Québec va remettre au programme scolaire les cours d'éducation sexuelle, disparus du cursus depuis 2001. En outre, les cours ne seront plus réservés aux élèves du secondaire: ceux du primaire en profiteront également, confirme le cabinet de la ministre de l'Éducation, Line Beauchamp, qui ajoute que ces cours pourraient faire progressivement leur apparition dès la rentrée 2011.

Ariane Lacoursière LA PRESSE

«Les parents ont un rôle à jouer dans l'éducation sexuelle de leurs enfants, mais l'école est un endroit neutre, où les enfants peuvent trouver de l'information de qualité. Alors que les jeunes sont exposés à toutes sortes de choses sur internet, remettre l'éducation sexuelle au programme est une excellente chose», affirme la présidente de la Fédération des femmes du Québec, Alexa Conradi.

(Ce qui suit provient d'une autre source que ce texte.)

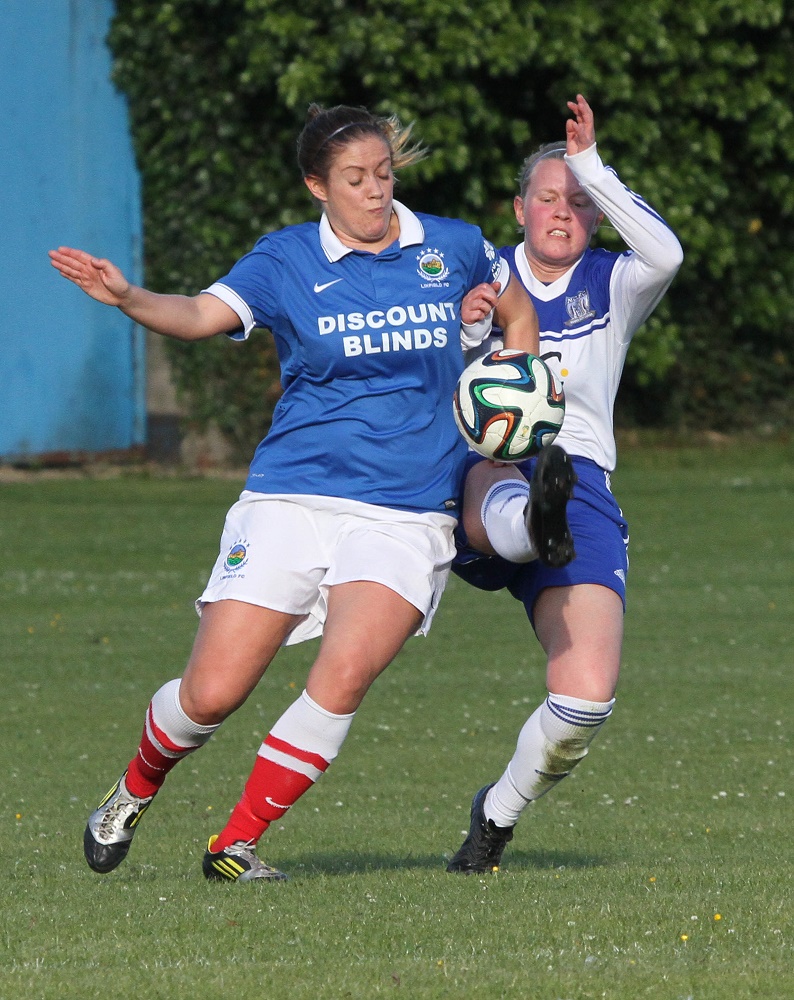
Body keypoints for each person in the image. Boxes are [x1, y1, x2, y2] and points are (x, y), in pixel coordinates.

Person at [49, 103, 540, 883]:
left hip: (408, 508)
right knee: (211, 695)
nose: (376, 191)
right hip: (291, 496)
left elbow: (516, 307)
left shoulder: (449, 245)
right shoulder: (283, 262)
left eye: (383, 174)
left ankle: (234, 845)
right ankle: (133, 789)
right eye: (355, 179)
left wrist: (520, 391)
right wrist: (131, 297)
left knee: (342, 675)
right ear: (317, 184)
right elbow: (204, 314)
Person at [446, 94, 684, 873]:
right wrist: (473, 328)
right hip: (480, 472)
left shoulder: (613, 284)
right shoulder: (480, 274)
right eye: (547, 195)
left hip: (576, 481)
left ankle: (495, 817)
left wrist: (591, 165)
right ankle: (525, 525)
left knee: (584, 699)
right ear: (518, 209)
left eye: (578, 201)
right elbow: (438, 382)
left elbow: (669, 254)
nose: (563, 209)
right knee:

Mme Conradi se réjouit de voir que le primaire sera aussi touché. «Plus les jeunes ont de l'information, plus ils peuvent prendre des décisions éclairées. Ce n'est pas parce qu'on parle de sexualité aux enfants qu'ils seront poussés plus vite vers une vie sexuelle active», assure-t-elle.

Un père s'interroge

Père d'un élève de 11 ans à l'École internationale de Montréal, Chris Bannester n'est pas de cet avis. Cette semaine, un incident l'a amené à se questionner sur le rôle de l'école dans la formation sexuelle des jeunes. Mardi, son fils a visité l'exposition Sexe: l'expo qui dit tout avec sa classe au Centre des sciences de Montréal.

Cette exposition, qui parle sans tabou de plusieurs sujets liés à la sexualité, s'adresse à un public d'adolescents de 12 à 16 ans. Mais l'École internationale de Montréal a décidé d'y amener ses élèves de sixième année. «Est-ce que mon enfant a le droit de se développer à son propre rythme et de ne pas être prêt, à 11 ans, à apprendre toutes ces choses?» demande M. Bannester.

La directrice de l'École internationale de Montréal, Isabelle Marcotte, explique avoir décidé d'emmener les enfants à l'exposition parce que les enseignants ont jugé que c'était «pertinent». «Quelques parents étaient inquiets, dit-elle. On leur a bien expliqué que les enfants qui ne voulaient pas voir l'exposition pouvaient voir autre chose. Ça se peut qu'un jeune n'ait pas la maturité pour voir ça mais, en même temps, le contenu est très scientifique.»

Selon la sexologue Jocelyne Robert, il n'est jamais trop tôt pour l'éducation sexuelle. Il faut essayer de se coller au développement psychosexuel des enfants. «Mais dans les classes, les enseignants ne pourront pas faire de cas par cas. Si certains élèves sont moins avancés sur le plan psychosexuel, ils recevront la même formation que les autres, explique Mme Robert. Mais il faut savoir qu'une éducation sexuelle de qualité, donnée de façon respectueuse en tenant compte de la dimension affective des enfants, ça ne peut pas faire de tort, même si l'enfant n'est pas rendu là.»

M. Bannester estime au contraire que les élèves du primaire ne sont pas prêts. «Pourquoi le gouvernement s'infiltrerait-il dans le développement intime des enfants? Au secondaire, les jeunes sont rendus là. Mais au primaire?»

Mme Robert se veut rassurante: «Il est moins dangereux qu'un enfant reçoive de la bonne information trop tôt que de tomber sur des scènes de pornographie alors qu'il n'a eu aucune préparation. Il ne faut pas jouer à l'autruche. Selon moi, la décision du gouvernement est excellente.»